== JOB ITEM ==
Transcribe exactly, and only, the lines that run from the one containing "sum = a + b;" through the end of the records.

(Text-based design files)
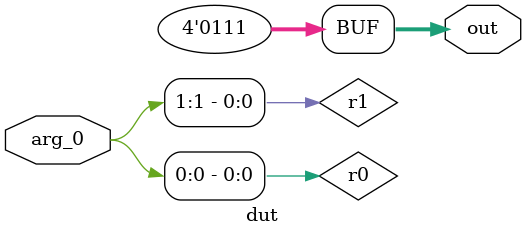
<source format=v>
    module testbench();
        reg [1:0] clock_reset;
        wire [3:0] o;
        reg [3:0] rust_out;
        dut t (.arg_0(clock_reset),.out(o));
        initial begin
            #0;
            clock_reset = 2'b10;
            rust_out = 4'b0111;
            #1;
            if (o !== rust_out) begin
                $display("ASSERTION FAILED 0x%0h !== 0x%0h CASE Test 1 at time 0", o, rust_out);
                $finish;
            end
            #49;
            clock_reset = 2'b11;
            rust_out = 4'b0111;
            #1;
            clock_reset = 2'b11;
            rust_out = 4'b0111;
            #1;
            if (o !== rust_out) begin
                $display("ASSERTION FAILED 0x%0h !== 0x%0h CASE Test 3 at time 51", o, rust_out);
                $finish;
            end
            #48;
            clock_reset = 2'b10;
            rust_out = 4'b0111;
            #1;
            if (o !== rust_out) begin
                $display("ASSERTION FAILED 0x%0h !== 0x%0h CASE Test 4 at time 100", o, rust_out);
                $finish;
            end
            #49;
            clock_reset = 2'b11;
            rust_out = 4'b0111;
            #1;
            clock_reset = 2'b11;
            rust_out = 4'b0111;
            #1;
            if (o !== rust_out) begin
                $display("ASSERTION FAILED 0x%0h !== 0x%0h CASE Test 6 at time 151", o, rust_out);
                $finish;
            end
            #48;
            clock_reset = 2'b10;
            rust_out = 4'b0111;
            #1;
            if (o !== rust_out) begin
                $display("ASSERTION FAILED 0x%0h !== 0x%0h CASE Test 7 at time 200", o, rust_out);
                $finish;
            end
            #49;
            clock_reset = 2'b11;
            rust_out = 4'b0111;
            #1;
            clock_reset = 2'b11;
            rust_out = 4'b0111;
            #1;
            if (o !== rust_out) begin
                $display("ASSERTION FAILED 0x%0h !== 0x%0h CASE Test 9 at time 251", o, rust_out);
                $finish;
            end
            #48;
            clock_reset = 2'b10;
            rust_out = 4'b0111;
            #1;
            if (o !== rust_out) begin
                $display("ASSERTION FAILED 0x%0h !== 0x%0h CASE Test 10 at time 300", o, rust_out);
                $finish;
            end
            #49;
            clock_reset = 2'b11;
            rust_out = 4'b0111;
            #1;
            clock_reset = 2'b01;
            rust_out = 4'b0111;
            #1;
            if (o !== rust_out) begin
                $display("ASSERTION FAILED 0x%0h !== 0x%0h CASE Test 12 at time 351", o, rust_out);
                $finish;
            end
            #48;
            clock_reset = 2'b00;
            rust_out = 4'b0111;
            #1;
            if (o !== rust_out) begin
                $display("ASSERTION FAILED 0x%0h !== 0x%0h CASE Test 13 at time 400", o, rust_out);
                $finish;
            end
            #49;
            clock_reset = 2'b01;
            rust_out = 4'b0111;
            $display("TESTBENCH OK", );
            $finish;
        end
    endmodule
    //
    module dut(input wire [1:0] arg_0, output reg [3:0] out);
        reg [0:0] r0;
        reg [0:0] r1;
        initial begin
            r0 = arg_0[0];
            r1 = arg_0[1];
            // let (a, b, ) = (bits(3), bits(4), );
            //
            // let d = D::dont_care();
            //
            // d.adder = (a, b, );
            //
            // let o = q.adder;
            //
            // (o, d, )
            //
            // let (a, b, ) = i;
            //
            // let sum = a + b;
            //
            // (sum, (), )
            //
            out = { 1'b0, 1'b1, 1'b1, 1'b1 };
        end
    endmodule

</source>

== RESPONSE TO THIS TASK ==
            // let sum = a + b;
            //
            // (sum, (), )
            //
            out = { 1'b0, 1'b1, 1'b1, 1'b1 };
        end
    endmodule

</source>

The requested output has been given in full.